The pitfalls began to appear when some of our clients were reporting that some pages are extremely slow. After a bit of research, it was quite apparent that the root of the cause was attributed to us using the containable feature.
To help you understand, let me provide a scenario. Users can create an album. Albums contain pictures. Pictures contains comments. In our model, each association is set to so User hasMany Album. Album hasMany Picture. Picture hasMany Comment.
Using this relationship we can do a find('all') on User and have it contain the data it wants. For example:
<?php $users = $this->User->find('all', array('contain' => array( 'Album' => array( 'Picture' => array( 'Comment' ) ) ) ) ); ?>
The above statement will return us all users, albums, photos, and comments for those photos in a nice recursive array. Now you are asking, so what are the pitfalls? Well, let me clarify, there are no pitfalls with the data returned, it compilies it quite nicely, it's how it gets there.
To achieve the data above, CakePHP will do one query that selects * from users and left joins albums. For each album returned in the above result, it will in turn do one select * from pictures where the album_id is in the pictures table. Then for those results, it will do the same for the comments table. This can turn into 100s over queries.
Not only does it perform an IN statement, it performs an extraordinary amount of additional queries. I can be ok with the additional queries, as there are a lot of arguments that support smaller, simpler queries are just as effective as less, larger more complex queries.
There is simply no argument for the IN statement. The IN statement is far slower than if we were to perform one query using left or inner joins to return the same data, especially on large tables.
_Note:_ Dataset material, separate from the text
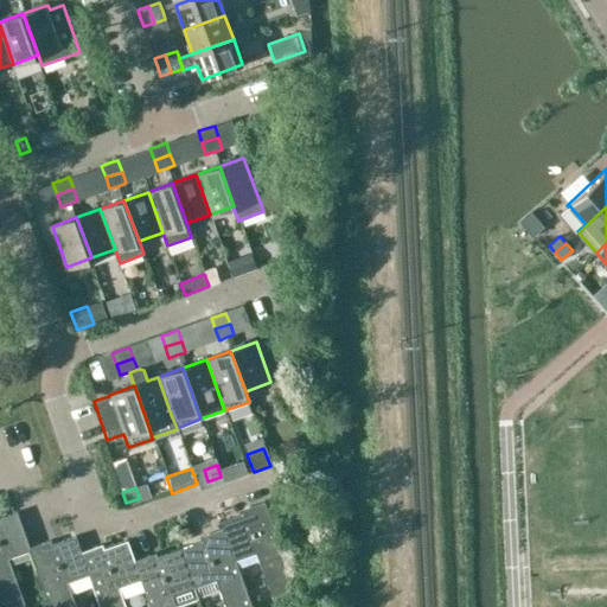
[(222,522),(224,528),(236,561),(256,554),(273,598),(298,589),(266,500),(250,506),(251,511),(222,522)]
After doing some research, it is clear that CakePHP will not be solving this issue in 1.2.x. I have heard rumors that it will be addressed in version 2 though, which I will be quite excited for.
My advice, avoid using contains when joining more than one table. Instead write a custom query in your model. To give you an idea of how simple it is, the contains statement above could have been written like:
SELECT `User`.*, `Album`.*, `Picture`.*, `Comment`.* FROM users `User` INNER JOIN albums `Album` ON `User`.id = `Album`.user_id INNER JOIN photos `Photo` ON `Album`.id = `Photo`.album_id INNER JOIN comments `Comment` ON `Picture`.id = `Comment`.picture_id
This will accomplish the same thing, it is important to note though that your array will be structured different. It will be a flat array oppose to a recursive array.
Don't worry CakePHP, I still <3 you!